• AIM OF THE EXERCISE
Return every record below exactly as written, but leave out the pictures.
BEGIN WORKING DATA
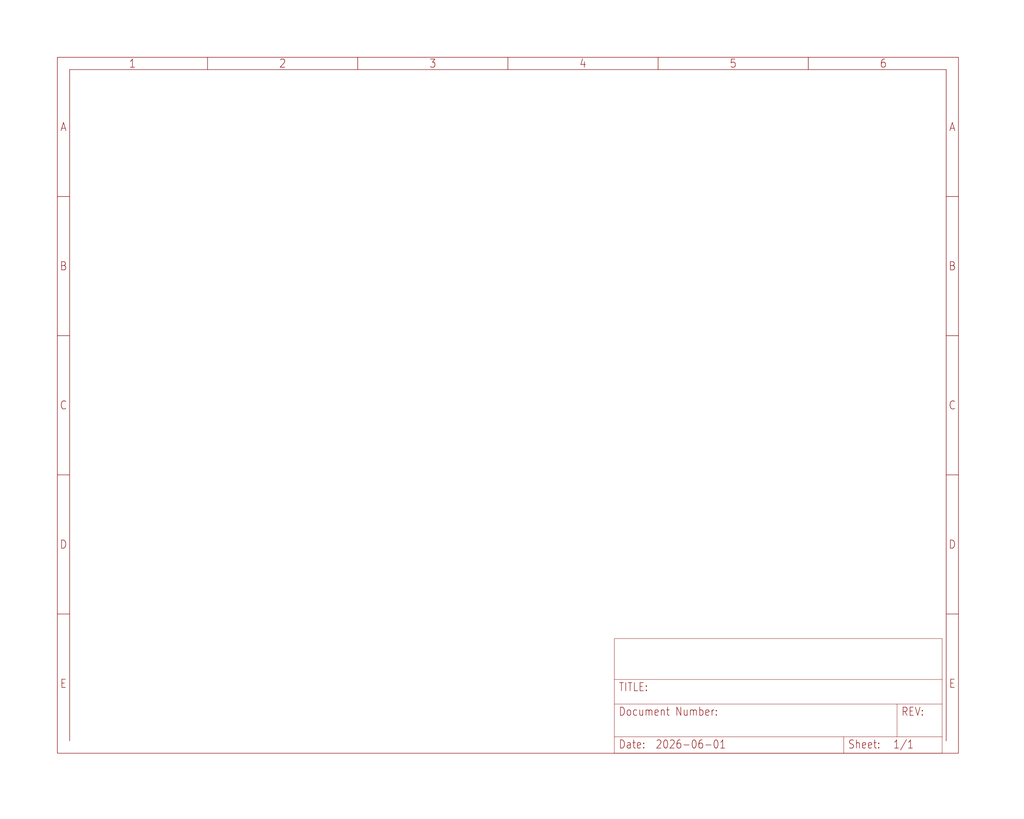
<source format=kicad_sch>
(kicad_sch
	(version 20250114)
	(generator "eeschema")
	(generator_version "9.0")
	(uuid "72f05ec4-b301-46ce-9973-4c82525430ca")
	(paper "User" 317.5 254.127)
	
	(symbol
		(lib_id "camera-controller-eagle-import:FRAME_A_L")
		(at 190.5 233.68 0)
		(unit 2)
		(exclude_from_sim no)
		(in_bom yes)
		(on_board yes)
		(dnp no)
		(uuid "7a5fd011-8e22-400f-94f4-80fdab8bd3fe")
		(property "Reference" "#FRAME1"
			(at 190.5 233.68 0)
			(effects
				(font
					(size 1.27 1.27)
				)
				(hide yes)
			)
		)
		(property "Value" "FRAME_A_L"
			(at 190.5 233.68 0)
			(effects
				(font
					(size 1.27 1.27)
				)
				(hide yes)
			)
		)
		(property "Footprint" ""
			(at 190.5 233.68 0)
			(effects
				(font
					(size 1.27 1.27)
				)
				(hide yes)
			)
		)
		(property "Datasheet" ""
			(at 190.5 233.68 0)
			(effects
				(font
					(size 1.27 1.27)
				)
				(hide yes)
			)
		)
		(property "Description" ""
			(at 190.5 233.68 0)
			(effects
				(font
					(size 1.27 1.27)
				)
				(hide yes)
			)
		)
		(instances
			(project ""
				(path "/72f05ec4-b301-46ce-9973-4c82525430ca"
					(reference "#FRAME1")
					(unit 2)
				)
			)
		)
	)
	(symbol
		(lib_id "camera-controller-eagle-import:FRAME_A_L")
		(at 17.78 233.68 0)
		(unit 1)
		(exclude_from_sim no)
		(in_bom yes)
		(on_board yes)
		(dnp no)
		(uuid "e27f8770-6f37-4d80-b381-ba4eb2e798b5")
		(property "Reference" "#FRAME1"
			(at 17.78 233.68 0)
			(effects
				(font
					(size 1.27 1.27)
				)
				(hide yes)
			)
		)
		(property "Value" "FRAME_A_L"
			(at 17.78 233.68 0)
			(effects
				(font
					(size 1.27 1.27)
				)
				(hide yes)
			)
		)
		(property "Footprint" ""
			(at 17.78 233.68 0)
			(effects
				(font
					(size 1.27 1.27)
				)
				(hide yes)
			)
		)
		(property "Datasheet" ""
			(at 17.78 233.68 0)
			(effects
				(font
					(size 1.27 1.27)
				)
				(hide yes)
			)
		)
		(property "Description" ""
			(at 17.78 233.68 0)
			(effects
				(font
					(size 1.27 1.27)
				)
				(hide yes)
			)
		)
		(instances
			(project ""
				(path "/72f05ec4-b301-46ce-9973-4c82525430ca"
					(reference "#FRAME1")
					(unit 1)
				)
			)
		)
	)
	(sheet_instances
		(path "/"
			(page "1")
		)
	)
	(embedded_fonts no)
)

</source>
END WORKING DATA
• EXERCISE RESPONSE
<source format=kicad_sch>
(kicad_sch
	(version 20250114)
	(generator "eeschema")
	(generator_version "9.0")
	(uuid "72f05ec4-b301-46ce-9973-4c82525430ca")
	(paper "User" 317.5 254.127)
	
	(symbol
		(lib_id "camera-controller-eagle-import:FRAME_A_L")
		(at 190.5 233.68 0)
		(unit 2)
		(exclude_from_sim no)
		(in_bom yes)
		(on_board yes)
		(dnp no)
		(uuid "7a5fd011-8e22-400f-94f4-80fdab8bd3fe")
		(property "Reference" "#FRAME1"
			(at 190.5 233.68 0)
			(effects
				(font
					(size 1.27 1.27)
				)
				(hide yes)
			)
		)
		(property "Value" "FRAME_A_L"
			(at 190.5 233.68 0)
			(effects
				(font
					(size 1.27 1.27)
				)
				(hide yes)
			)
		)
		(property "Footprint" ""
			(at 190.5 233.68 0)
			(effects
				(font
					(size 1.27 1.27)
				)
				(hide yes)
			)
		)
		(property "Datasheet" ""
			(at 190.5 233.68 0)
			(effects
				(font
					(size 1.27 1.27)
				)
				(hide yes)
			)
		)
		(property "Description" ""
			(at 190.5 233.68 0)
			(effects
				(font
					(size 1.27 1.27)
				)
				(hide yes)
			)
		)
		(instances
			(project ""
				(path "/72f05ec4-b301-46ce-9973-4c82525430ca"
					(reference "#FRAME1")
					(unit 2)
				)
			)
		)
	)
	(symbol
		(lib_id "camera-controller-eagle-import:FRAME_A_L")
		(at 17.78 233.68 0)
		(unit 1)
		(exclude_from_sim no)
		(in_bom yes)
		(on_board yes)
		(dnp no)
		(uuid "e27f8770-6f37-4d80-b381-ba4eb2e798b5")
		(property "Reference" "#FRAME1"
			(at 17.78 233.68 0)
			(effects
				(font
					(size 1.27 1.27)
				)
				(hide yes)
			)
		)
		(property "Value" "FRAME_A_L"
			(at 17.78 233.68 0)
			(effects
				(font
					(size 1.27 1.27)
				)
				(hide yes)
			)
		)
		(property "Footprint" ""
			(at 17.78 233.68 0)
			(effects
				(font
					(size 1.27 1.27)
				)
				(hide yes)
			)
		)
		(property "Datasheet" ""
			(at 17.78 233.68 0)
			(effects
				(font
					(size 1.27 1.27)
				)
				(hide yes)
			)
		)
		(property "Description" ""
			(at 17.78 233.68 0)
			(effects
				(font
					(size 1.27 1.27)
				)
				(hide yes)
			)
		)
		(instances
			(project ""
				(path "/72f05ec4-b301-46ce-9973-4c82525430ca"
					(reference "#FRAME1")
					(unit 1)
				)
			)
		)
	)
	(sheet_instances
		(path "/"
			(page "1")
		)
	)
	(embedded_fonts no)
)

</source>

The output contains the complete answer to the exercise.